A elasticsearch char filter for dividing multi-language to different fields.
Some analyzers of Elasticsearch are based on language such as english analyzer. They tokenize documents into terms according to the specific grammars.
However, the analyzers will not bypass the foreign language. When tacking multi-language documents, there is a recommaned solution that creating sub-fields which use the special analyzer depending on its language.

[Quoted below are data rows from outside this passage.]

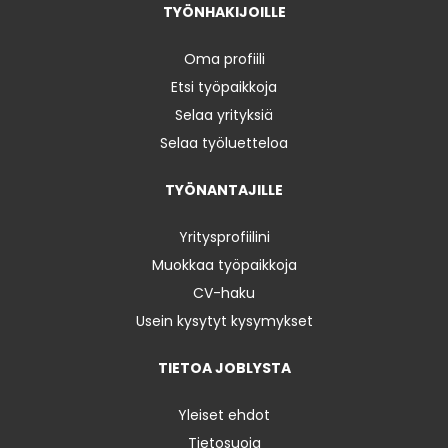
TYÖNHAKIJOILLE
Oma profiili
Etsi työpaikkoja
Selaa yrityksiä
Selaa työluetteloa
TYÖNANTAJILLE
Yritysprofiilini
Muokkaa työpaikkoja
CV-haku
Usein kysytyt kysymykset
TIETOA JOBLYSTA
Yleiset ehdot
Tietosuoja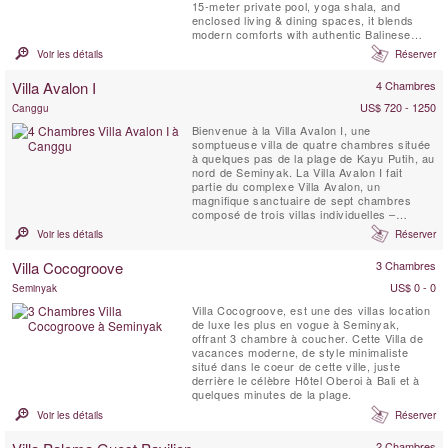
15-meter private pool, yoga shala, and
enclosed living & dining spaces, it blends
modern comforts with authentic Balinese
charm. Complete with butler service, daily
Voir les détails
Réserver
breakfast, and seamless access to
Seminyak’s best cafés, shops, and beach
Villa Avalon I
4 Chambres
clubs, Villa Gendang is the perfect luxury
escape.
US$ 720 - 1250
Canggu
Bienvenue à la Villa Avalon I, une
somptueuse villa de quatre chambres située
à quelques pas de la plage de Kayu Putih, au
nord de Seminyak. La Villa Avalon I fait
partie du complexe Villa Avalon, un
magnifique sanctuaire de sept chambres
composé de trois villas individuelles –
chacune nichée au cœur de splendides
Voir les détails
Réserver
jardins paysagers avec piscine privée.
Réservez une seule villa ou les trois ; la
Villa Cocogroove
3 Chambres
flexibilité des configurations de chambres
vous permet de choisir entre une ...
US$ 0 - 0
Seminyak
Villa Cocogroove, est une des villas location
de luxe les plus en vogue à Seminyak,
offrant 3 chambre à coucher. Cette Villa de
vacances moderne, de style minimaliste
situé dans le coeur de cette ville, juste
derrière le célèbre Hôtel Oberoi à Bali et à
quelques minutes de la plage.
Voir les détails
Réserver
2 Chambres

The foreign lanuage would impact the accurate and efficiency of search.
For instance,
POST _analyze
{
"analyzer": "english",
"text": "We are going to meet at 中山路."
}
The generated terms are,
[ "we", "go", "meet", "中", "山", "路" ]
"中山路" is actually a road name and it is divided into independent charaters.
If we switch to Chinese analyzer, for instance, IK, it tokenizes Chinese characters correctly but keep English words,
POST _analyze
{
"analyzer": "ik_smart",
"text": "We are going to meet at 中山路."
}
The generated terms are,
["we", "going", "meet", "中山路"]
This time, Chinese characters tokenized correctly, but it also kept English word.
Both of these cases will leed to search issues because the matching score covers all the fields. This char filter is aiming at filtering languages to make one filed only storing one language terms.
- Download released zip file from: https://github.com/stormisover/es-language-char-filter/releases/download/0.1/language-char-filter-0.1.zip
- Unzip to elasticsearch/plugin/language-char-filter
- Restart elasticsearch
Define your char filter
"char_filter": {
"language_char_filter" : {
"type": "language_char_filter",
"lang": "EN"
}
}
The paramter lang
is used to assign that which language should be filtered. The valid value is,
- zh-CN
- EN